The COVID-19 pandemic likely plunged you into a world — specifically, the world of vaccine development — that you didn’t know much about before. Maybe you’ve learned that vaccines typically take years to produce. Or maybe you’ve found yourself wondering how the roughly 200 SARS-CoV-2 vaccines in development are supposed to work.

Essentially, a vaccine needs to trick your immune system into thinking there’s an infection. That way, you’ll develop an arsenal of tactics to kill off the pathogen, should it ever show up in your body. Live vaccines release a somewhat nonfunctional version of the virus into the body. If researchers tamper with it just right, the modified virus can still provoke your immune system without getting you sick. One way to sap a virus of some of its power is to grow it in another species, the way researchers used chick embryo cells to create the measles vaccine. Developers can also neutralize the virus by exposing it to heat or chemicals like formaldehyde, creating what’s known as an inactivated vaccine.

There are also vaccines that make your own cells produce the crucial proteins that help fight a virus. Two of these are called DNA vaccines and RNA vaccines. DNA varieties can push the SARS-CoV-2 spike protein gene into your cells. Once it’s there, the DNA is treated like your own genetic information.

Your bodies make RNA — temporary copies of the gene — and from that template build the viral proteins. RNA vaccines, on the other hand, cut out a few steps in the production process: These vaccines provide the RNA pattern as is, and cells assemble proteins from there.

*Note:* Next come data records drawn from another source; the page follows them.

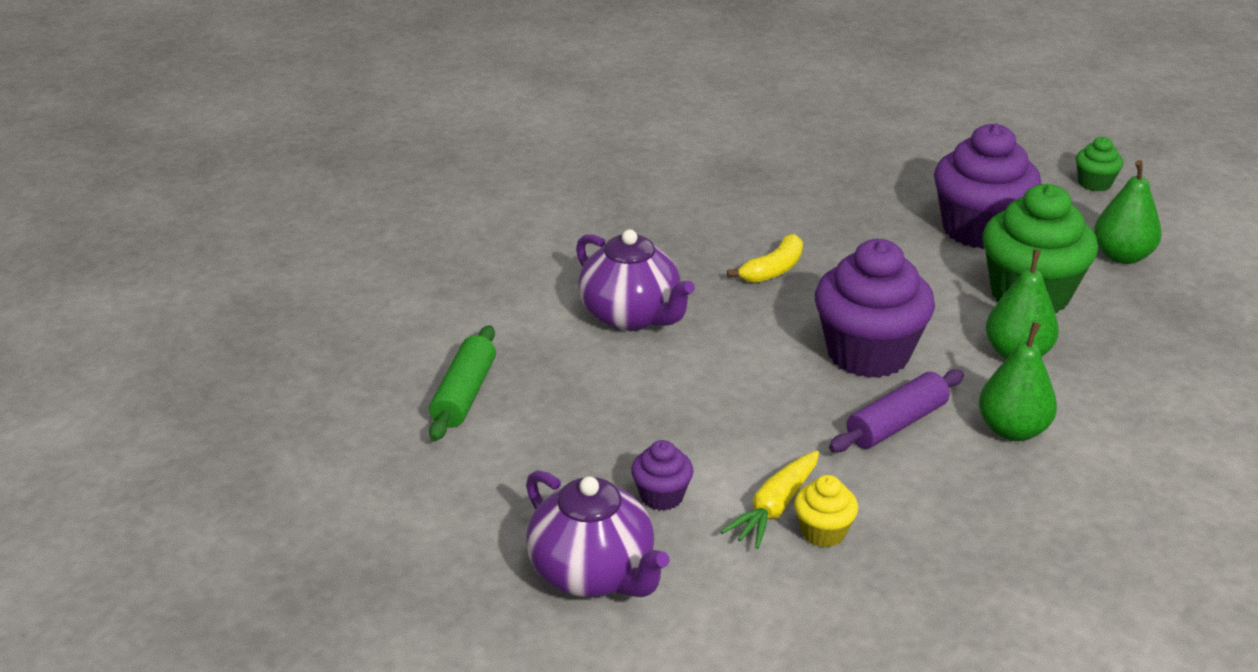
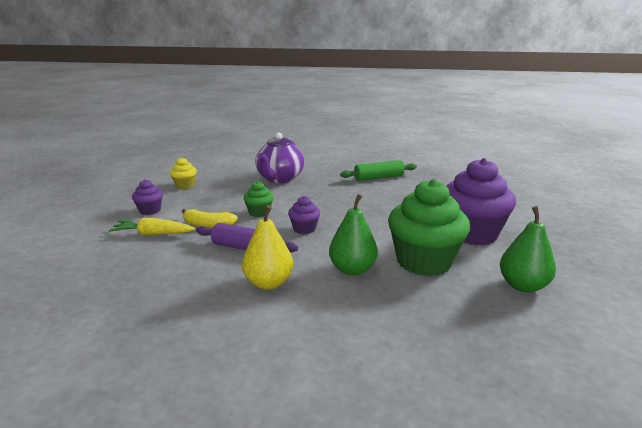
camera: 60 degrees right, 10 degrees down
green rolling pin [429,325,496,441] -> green rolling pin moved to [340,160,417,181]
purple teapot [526,470,670,597] -> none
yellow banana [727,234,803,283] -> yellow banana moved to [182,209,238,228]
yellow cupcake [794,475,858,547] -> yellow cupcake moved to [170,157,197,189]
purple cupcake [815,239,935,378] -> purple cupcake [288,196,320,234], size x0.47
green pear [979,322,1057,441] -> yellow pear [242,205,293,290]
green cupcake [1076,137,1123,192] -> green cupcake moved to [243,181,273,217]

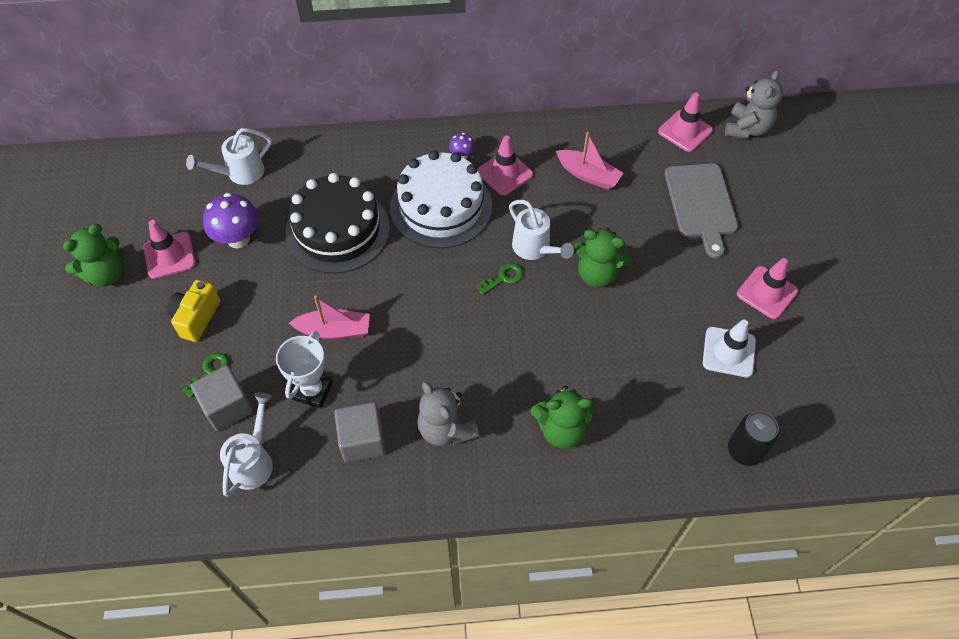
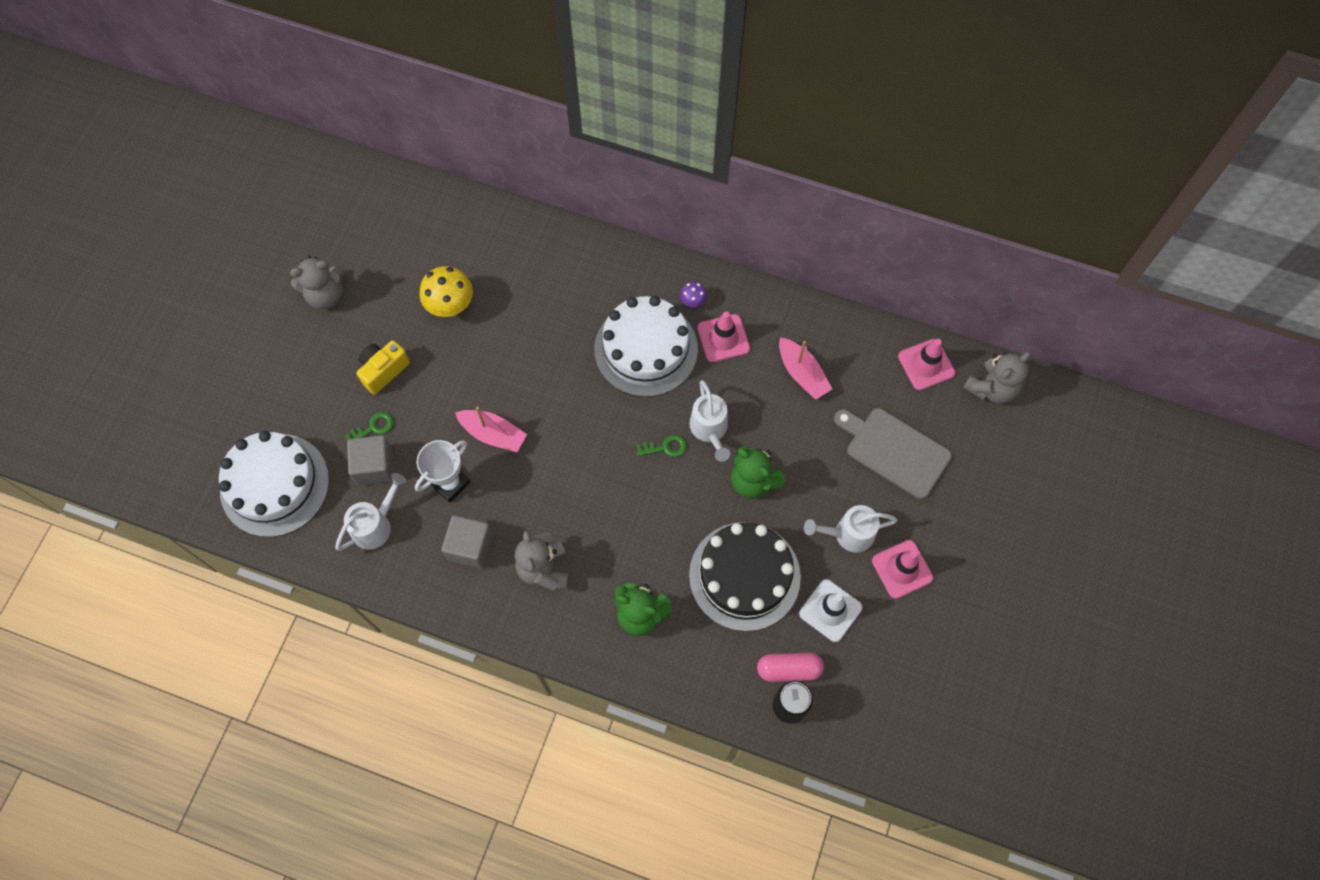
camera: 25 degrees right, 10 degrees up
green teddy bear [63,224,124,287] -> grey teddy bear [290,256,346,310]
pink traffic cone [143,220,196,279] -> none
white watering can [186,128,272,185] -> white watering can moved to [804,505,897,553]
purple mushroom [203,193,259,249] -> yellow mushroom [420,266,473,317]
black cake [285,173,390,274] -> black cake moved to [689,522,801,631]
grey cutting board [665,163,738,258] -> grey cutting board turned 105 degrees clockwise [834,408,952,499]
none -> white cake [219,431,329,537]
none -> pink capsule [757,653,824,682]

For an RNA or DNA vaccine to successfully work, it’s crucial that the genetic material gets inside your cells to the protein-generating machinery that will properly proliferate the viral protein. Sometimes, vaccine developers make sure this happens by tucking the DNA or RNA into the genome of another virus, using that pathogen as a kind of shipping container. These are called viral vector vaccines. Don’t worry, you don’t get sick from the delivery — researchers disable the virus to prevent that from happening.

It’s also possible to create a vaccine that does not force cells to make viral proteins, but instead delivers the proteins directly. Some companies are working on these kinds of SARS-CoV-2 vaccines, a category generally called protein-based vaccines.

On the whole, vaccine developers spend a lot of time at the drawing board. The complexity of the immune system makes it a tough beast to wrangle. When it comes to SARS-CoV-2, any of these vaccine types could emerge from the pack — and ultimately help keep COVID-19 at bay.